I have a personal anecdote that is exactly on point. Big ass technical post follows…
In a former job one of the things my company did was verify the math models of casino games. This included analysis of PRNGs in general and PRNG applications that shuffled decks of cards. Part of this was done by generating millions of shuffles and analyzing those with a battery of tests that determined if the data set was statistically distinguishable from perfectly uniformly random.
A different mathematician was evaluating a blackjack game that used the following algorithm for shuffling blackjack shoes that contained 1, 2, 6, and 8 decks:
- Start with an array [0, 1, … , 50, 51] * (number of decks).
- Randomly choose two distinct indices of this array and swap the elements in those spots. (The underlying PRNG used for this was the Mersenne Twister for those interested.)
- Do step 2 a total of 1000 * (number of decks) times.
This was not a perfectly uniformly random shuffle for a couple reasons, but we could certify for use in the field if it was statistically indistinguishable from an unbiased shuffle.
So this algorithm was passing most of the tests. As an aside, one of the tests was essentially the test that was proposed in the OP. Look at what shows up at every position and see if that matches the expected distribution (uniform in this case).
It was, however, super failing one of the tests. This test was called the longest cycle test. This looked at each shuffle as a permutation in disjoint cycle notation (Seen here), and compared the distribution of the length of the longest cycle of each to the expected distribution of an unbiased shuffle (very very not uniform, fyi).
The manner of the failure was pretty bizarre, and the reason I was called in to the project. Only the single deck implementation was failing and it was failing because it never produced a shuffle with a longest cycle of length 52. In the grand scheme of things, these are relatively rare, but we had a huge data set and were expecting thousands and were instead getting exactly zero.

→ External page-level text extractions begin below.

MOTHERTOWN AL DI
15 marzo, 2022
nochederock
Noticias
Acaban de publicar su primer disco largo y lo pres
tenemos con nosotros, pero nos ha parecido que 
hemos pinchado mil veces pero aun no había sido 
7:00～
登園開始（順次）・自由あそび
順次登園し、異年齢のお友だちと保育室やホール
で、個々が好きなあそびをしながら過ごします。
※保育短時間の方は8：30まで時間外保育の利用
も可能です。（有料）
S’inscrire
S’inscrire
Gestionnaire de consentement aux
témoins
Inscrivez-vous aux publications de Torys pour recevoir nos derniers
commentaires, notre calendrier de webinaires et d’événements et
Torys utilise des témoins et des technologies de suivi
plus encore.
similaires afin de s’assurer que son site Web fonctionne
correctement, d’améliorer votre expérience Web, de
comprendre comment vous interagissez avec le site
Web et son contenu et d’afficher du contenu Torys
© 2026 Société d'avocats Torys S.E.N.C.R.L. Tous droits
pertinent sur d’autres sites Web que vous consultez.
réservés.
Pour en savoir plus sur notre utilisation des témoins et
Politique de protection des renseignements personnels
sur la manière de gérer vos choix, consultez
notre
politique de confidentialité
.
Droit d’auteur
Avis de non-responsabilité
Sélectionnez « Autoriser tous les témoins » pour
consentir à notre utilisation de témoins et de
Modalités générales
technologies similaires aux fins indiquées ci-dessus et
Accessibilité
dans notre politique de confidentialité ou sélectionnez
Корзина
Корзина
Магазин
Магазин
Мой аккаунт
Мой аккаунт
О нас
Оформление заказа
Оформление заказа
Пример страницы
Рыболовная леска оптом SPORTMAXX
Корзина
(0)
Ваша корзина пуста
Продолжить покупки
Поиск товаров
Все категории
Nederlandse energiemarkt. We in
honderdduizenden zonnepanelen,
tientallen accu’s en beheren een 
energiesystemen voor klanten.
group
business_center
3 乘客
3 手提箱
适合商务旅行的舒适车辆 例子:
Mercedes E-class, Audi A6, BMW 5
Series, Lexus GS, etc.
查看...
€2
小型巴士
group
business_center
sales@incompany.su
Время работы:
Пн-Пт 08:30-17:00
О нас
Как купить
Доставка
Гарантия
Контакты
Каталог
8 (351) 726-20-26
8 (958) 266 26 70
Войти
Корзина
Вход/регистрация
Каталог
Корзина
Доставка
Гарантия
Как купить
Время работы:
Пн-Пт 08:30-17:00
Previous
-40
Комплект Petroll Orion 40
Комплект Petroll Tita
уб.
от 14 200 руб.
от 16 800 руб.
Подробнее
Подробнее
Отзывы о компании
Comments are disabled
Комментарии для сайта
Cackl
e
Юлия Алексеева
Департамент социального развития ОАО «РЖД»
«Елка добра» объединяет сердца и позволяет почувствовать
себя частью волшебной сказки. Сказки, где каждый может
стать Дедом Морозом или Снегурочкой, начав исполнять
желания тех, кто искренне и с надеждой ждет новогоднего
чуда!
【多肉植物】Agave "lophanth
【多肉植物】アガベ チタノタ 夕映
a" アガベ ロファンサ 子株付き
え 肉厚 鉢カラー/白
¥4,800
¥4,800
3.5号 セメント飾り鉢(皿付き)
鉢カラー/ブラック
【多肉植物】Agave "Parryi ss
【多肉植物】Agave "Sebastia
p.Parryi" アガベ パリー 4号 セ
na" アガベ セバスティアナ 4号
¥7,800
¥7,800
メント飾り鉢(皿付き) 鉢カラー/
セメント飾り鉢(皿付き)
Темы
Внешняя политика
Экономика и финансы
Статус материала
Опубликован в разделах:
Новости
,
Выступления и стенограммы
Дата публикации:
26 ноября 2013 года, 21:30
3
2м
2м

What was the problem? Permutations come in even and odd varieties. There’s a couple different logically equivalent to define this, but I’ll go with every there is a canonical matrix group representation of every perumutation group. Half the matrices in this group will have a determinant of 1, we’ll call these even, and the other half will have a determinant of -1, which we will call odd (provided we a permuting more than one item). The reason I’m defining things this way is that the determinant of the product of matrices is the product of the determinants of the matrices.
One more fact that we need is that the determinant of a transposition (swapping two elements) is always -1.
So the algorithm always produced a shuffle equivalent to the product of 1,000 transpositions so it had a determinant of (-1)^1000 = 1. While every cycle of length 52 can be written as the product of 51 transpositions so it has a determinant of (-1)^51 = -1. So while the algorithm was pretty good in most ways, it was incapable of producing a specific type of permutation and we lucked out in that a subset of that set was a kind of permutation that we were looking for.
One extra bit of weirdness was that the multi-deck versions of algorithm weren’t failing because sometimes the algorithm we swap a card for a copy of itself which was equivalent to doing nothing. Thus the multi-deck version could produce both even and odd permutations and did so with equal frequency. I’m leaving out some technical details of decomposing multi-deck shuffles into disjoint cycles, but that’s the gist of it.